Task objective
These records need to be repeated exactly, every one of them.

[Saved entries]
[Start of Attachment]

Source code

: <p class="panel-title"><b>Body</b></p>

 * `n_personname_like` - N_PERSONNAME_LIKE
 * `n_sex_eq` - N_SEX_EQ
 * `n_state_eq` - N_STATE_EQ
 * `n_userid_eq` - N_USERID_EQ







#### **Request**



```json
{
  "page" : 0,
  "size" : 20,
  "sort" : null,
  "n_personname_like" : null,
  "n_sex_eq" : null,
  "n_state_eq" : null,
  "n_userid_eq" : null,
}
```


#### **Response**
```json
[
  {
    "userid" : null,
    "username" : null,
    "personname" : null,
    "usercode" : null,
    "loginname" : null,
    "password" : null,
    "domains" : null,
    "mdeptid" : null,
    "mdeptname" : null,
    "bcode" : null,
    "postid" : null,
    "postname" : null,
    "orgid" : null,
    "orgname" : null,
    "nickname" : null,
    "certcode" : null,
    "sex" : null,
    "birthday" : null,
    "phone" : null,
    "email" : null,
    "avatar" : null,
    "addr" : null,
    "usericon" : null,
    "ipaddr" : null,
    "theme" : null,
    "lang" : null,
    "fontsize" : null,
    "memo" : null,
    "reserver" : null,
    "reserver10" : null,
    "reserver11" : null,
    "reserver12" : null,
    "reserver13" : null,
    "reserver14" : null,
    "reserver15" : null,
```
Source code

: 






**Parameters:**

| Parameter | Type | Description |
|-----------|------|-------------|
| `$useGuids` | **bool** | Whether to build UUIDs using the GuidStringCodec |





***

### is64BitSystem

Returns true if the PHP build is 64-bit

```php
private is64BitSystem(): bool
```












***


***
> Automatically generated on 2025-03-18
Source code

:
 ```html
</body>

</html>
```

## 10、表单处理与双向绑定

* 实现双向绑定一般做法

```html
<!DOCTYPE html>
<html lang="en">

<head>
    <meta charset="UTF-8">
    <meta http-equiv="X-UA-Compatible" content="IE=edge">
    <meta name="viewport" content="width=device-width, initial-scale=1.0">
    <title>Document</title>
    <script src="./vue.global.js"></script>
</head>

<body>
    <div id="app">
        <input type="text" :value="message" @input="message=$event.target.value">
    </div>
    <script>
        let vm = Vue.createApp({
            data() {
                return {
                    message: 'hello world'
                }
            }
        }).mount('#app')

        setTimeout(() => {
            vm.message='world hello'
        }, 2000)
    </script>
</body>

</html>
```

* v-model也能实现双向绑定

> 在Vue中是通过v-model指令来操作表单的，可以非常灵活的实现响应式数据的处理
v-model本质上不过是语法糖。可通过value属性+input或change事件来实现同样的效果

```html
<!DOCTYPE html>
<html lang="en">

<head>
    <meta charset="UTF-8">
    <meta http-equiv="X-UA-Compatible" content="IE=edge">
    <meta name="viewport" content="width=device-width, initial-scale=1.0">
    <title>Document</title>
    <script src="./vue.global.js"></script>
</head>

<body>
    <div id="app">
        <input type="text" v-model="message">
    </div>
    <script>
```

[End of Attachment]

Result of the exercise
Source code

: <p class="panel-title"><b>Body</b></p>

 * `n_personname_like` - N_PERSONNAME_LIKE
 * `n_sex_eq` - N_SEX_EQ
 * `n_state_eq` - N_STATE_EQ
 * `n_userid_eq` - N_USERID_EQ







#### **Request**



```json
{
  "page" : 0,
  "size" : 20,
  "sort" : null,
  "n_personname_like" : null,
  "n_sex_eq" : null,
  "n_state_eq" : null,
  "n_userid_eq" : null,
}
```


#### **Response**
```json
[
  {
    "userid" : null,
    "username" : null,
    "personname" : null,
    "usercode" : null,
    "loginname" : null,
    "password" : null,
    "domains" : null,
    "mdeptid" : null,
    "mdeptname" : null,
    "bcode" : null,
    "postid" : null,
    "postname" : null,
    "orgid" : null,
    "orgname" : null,
    "nickname" : null,
    "certcode" : null,
    "sex" : null,
    "birthday" : null,
    "phone" : null,
    "email" : null,
    "avatar" : null,
    "addr" : null,
    "usericon" : null,
    "ipaddr" : null,
    "theme" : null,
    "lang" : null,
    "fontsize" : null,
    "memo" : null,
    "reserver" : null,
    "reserver10" : null,
    "reserver11" : null,
    "reserver12" : null,
    "reserver13" : null,
    "reserver14" : null,
    "reserver15" : null,
```
Source code

: 






**Parameters:**

| Parameter | Type | Description |
|-----------|------|-------------|
| `$useGuids` | **bool** | Whether to build UUIDs using the GuidStringCodec |





***

### is64BitSystem

Returns true if the PHP build is 64-bit

```php
private is64BitSystem(): bool
```












***


***
> Automatically generated on 2025-03-18
Source code

:
 ```html
</body>

</html>
```

## 10、表单处理与双向绑定

* 实现双向绑定一般做法

```html
<!DOCTYPE html>
<html lang="en">

<head>
    <meta charset="UTF-8">
    <meta http-equiv="X-UA-Compatible" content="IE=edge">
    <meta name="viewport" content="width=device-width, initial-scale=1.0">
    <title>Document</title>
    <script src="./vue.global.js"></script>
</head>

<body>
    <div id="app">
        <input type="text" :value="message" @input="message=$event.target.value">
    </div>
    <script>
        let vm = Vue.createApp({
            data() {
                return {
                    message: 'hello world'
                }
            }
        }).mount('#app')

        setTimeout(() => {
            vm.message='world hello'
        }, 2000)
    </script>
</body>

</html>
```

* v-model也能实现双向绑定

> 在Vue中是通过v-model指令来操作表单的，可以非常灵活的实现响应式数据的处理
v-model本质上不过是语法糖。可通过value属性+input或change事件来实现同样的效果

```html
<!DOCTYPE html>
<html lang="en">

<head>
    <meta charset="UTF-8">
    <meta http-equiv="X-UA-Compatible" content="IE=edge">
    <meta name="viewport" content="width=device-width, initial-scale=1.0">
    <title>Document</title>
    <script src="./vue.global.js"></script>
</head>

<body>
    <div id="app">
        <input type="text" v-model="message">
    </div>
    <script>
```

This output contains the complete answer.